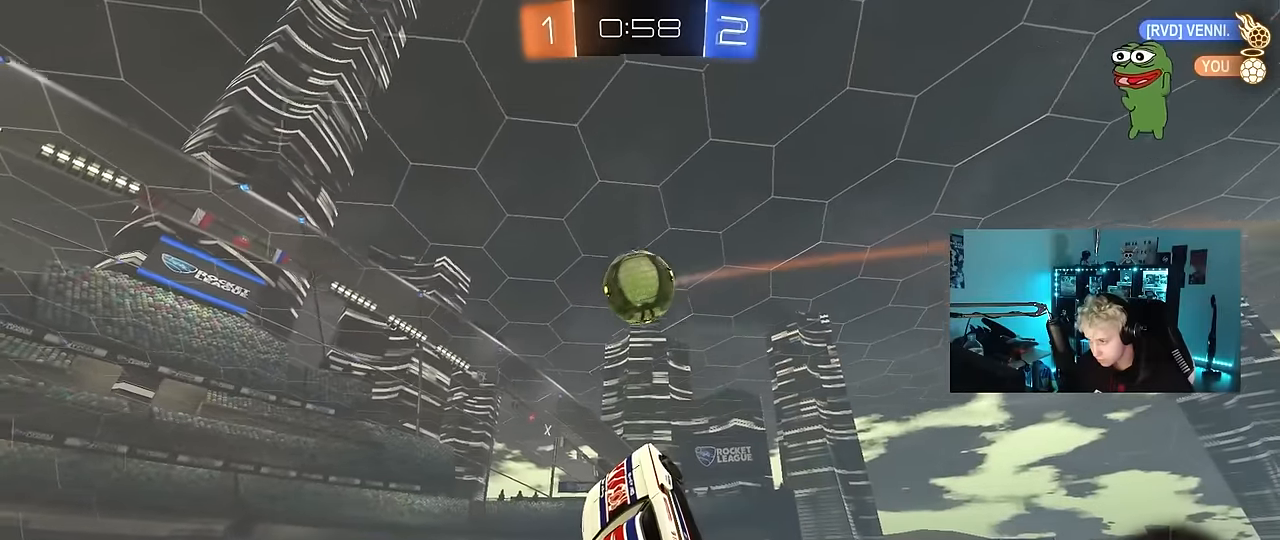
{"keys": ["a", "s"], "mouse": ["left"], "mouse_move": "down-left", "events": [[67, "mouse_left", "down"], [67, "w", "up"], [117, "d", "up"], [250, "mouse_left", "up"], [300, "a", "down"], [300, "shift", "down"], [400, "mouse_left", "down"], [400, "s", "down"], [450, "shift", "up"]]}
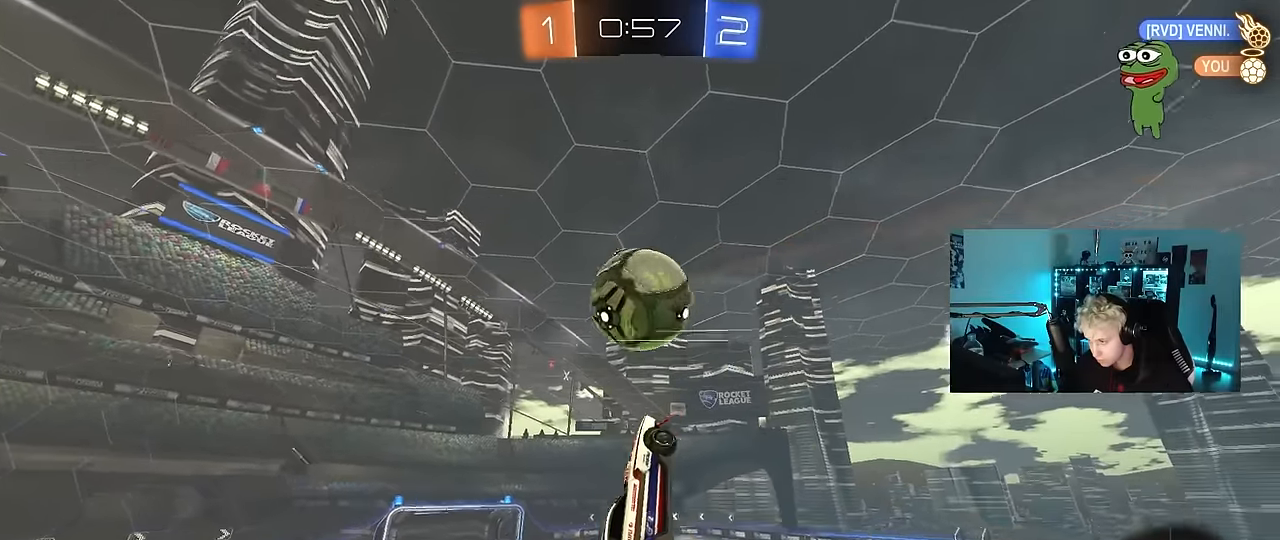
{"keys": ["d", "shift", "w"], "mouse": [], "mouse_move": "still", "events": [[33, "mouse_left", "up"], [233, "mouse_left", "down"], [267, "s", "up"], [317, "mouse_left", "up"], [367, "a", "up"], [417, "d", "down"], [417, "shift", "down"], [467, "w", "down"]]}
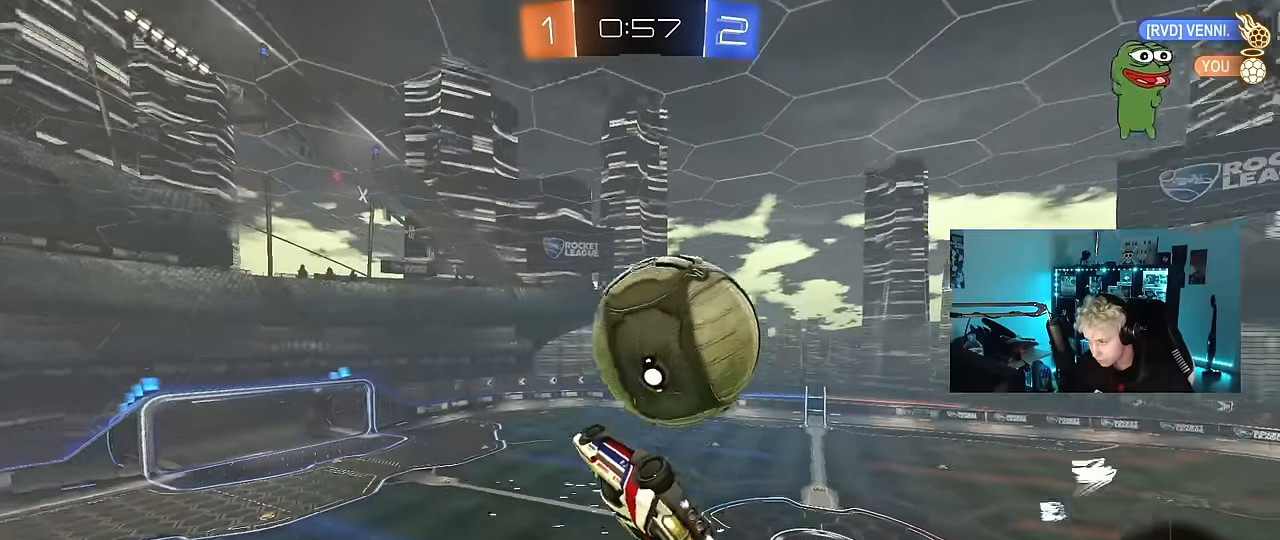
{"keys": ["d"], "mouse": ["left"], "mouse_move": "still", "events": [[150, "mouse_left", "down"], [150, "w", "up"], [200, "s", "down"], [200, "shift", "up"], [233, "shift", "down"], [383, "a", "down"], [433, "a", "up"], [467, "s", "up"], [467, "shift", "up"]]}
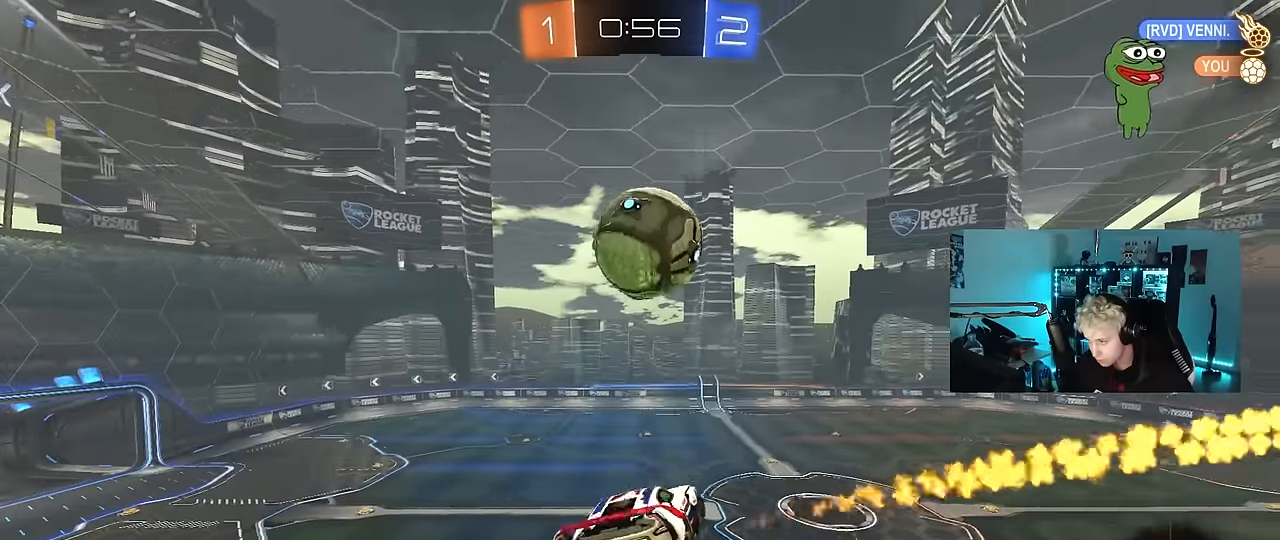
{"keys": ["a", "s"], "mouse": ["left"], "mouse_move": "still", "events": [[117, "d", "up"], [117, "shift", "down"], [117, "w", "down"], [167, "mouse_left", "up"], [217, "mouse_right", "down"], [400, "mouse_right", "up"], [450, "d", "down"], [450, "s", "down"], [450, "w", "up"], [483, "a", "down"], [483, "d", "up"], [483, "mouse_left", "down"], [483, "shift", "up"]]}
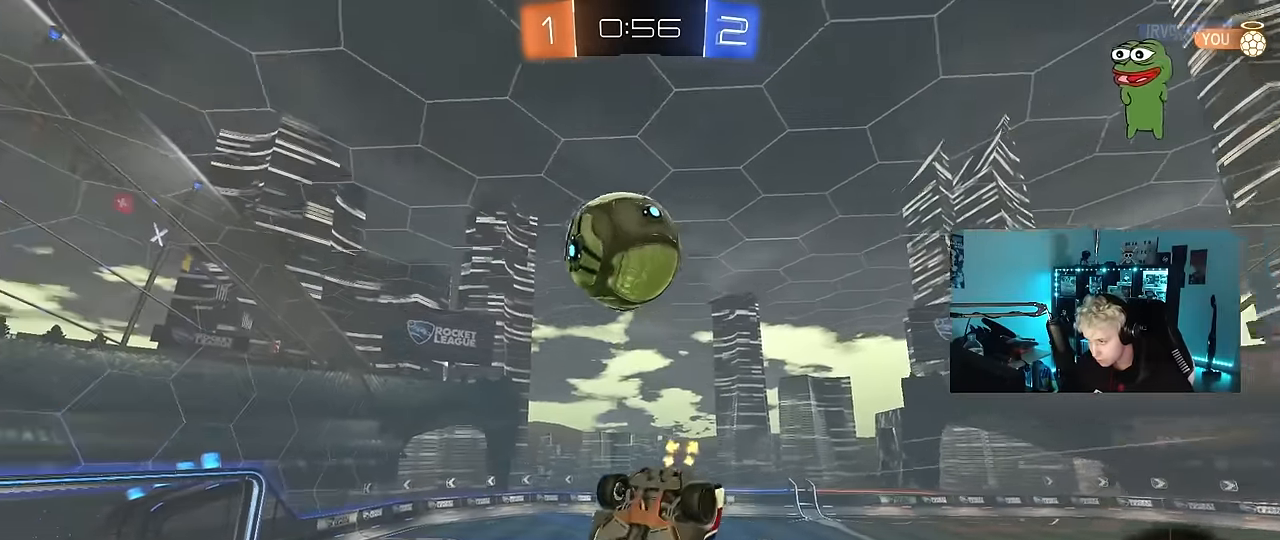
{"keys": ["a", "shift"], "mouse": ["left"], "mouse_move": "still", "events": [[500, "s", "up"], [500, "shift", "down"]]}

Task >>
Each line in the listing above that contains "still" should be copied.

Output of the task >>
{"keys": ["d", "shift", "w"], "mouse": [], "mouse_move": "still", "events": [[33, "mouse_left", "up"], [233, "mouse_left", "down"], [267, "s", "up"], [317, "mouse_left", "up"], [367, "a", "up"], [417, "d", "down"], [417, "shift", "down"], [467, "w", "down"]]}
{"keys": ["d"], "mouse": ["left"], "mouse_move": "still", "events": [[150, "mouse_left", "down"], [150, "w", "up"], [200, "s", "down"], [200, "shift", "up"], [233, "shift", "down"], [383, "a", "down"], [433, "a", "up"], [467, "s", "up"], [467, "shift", "up"]]}
{"keys": ["a", "s"], "mouse": ["left"], "mouse_move": "still", "events": [[117, "d", "up"], [117, "shift", "down"], [117, "w", "down"], [167, "mouse_left", "up"], [217, "mouse_right", "down"], [400, "mouse_right", "up"], [450, "d", "down"], [450, "s", "down"], [450, "w", "up"], [483, "a", "down"], [483, "d", "up"], [483, "mouse_left", "down"], [483, "shift", "up"]]}
{"keys": ["a", "shift"], "mouse": ["left"], "mouse_move": "still", "events": [[500, "s", "up"], [500, "shift", "down"]]}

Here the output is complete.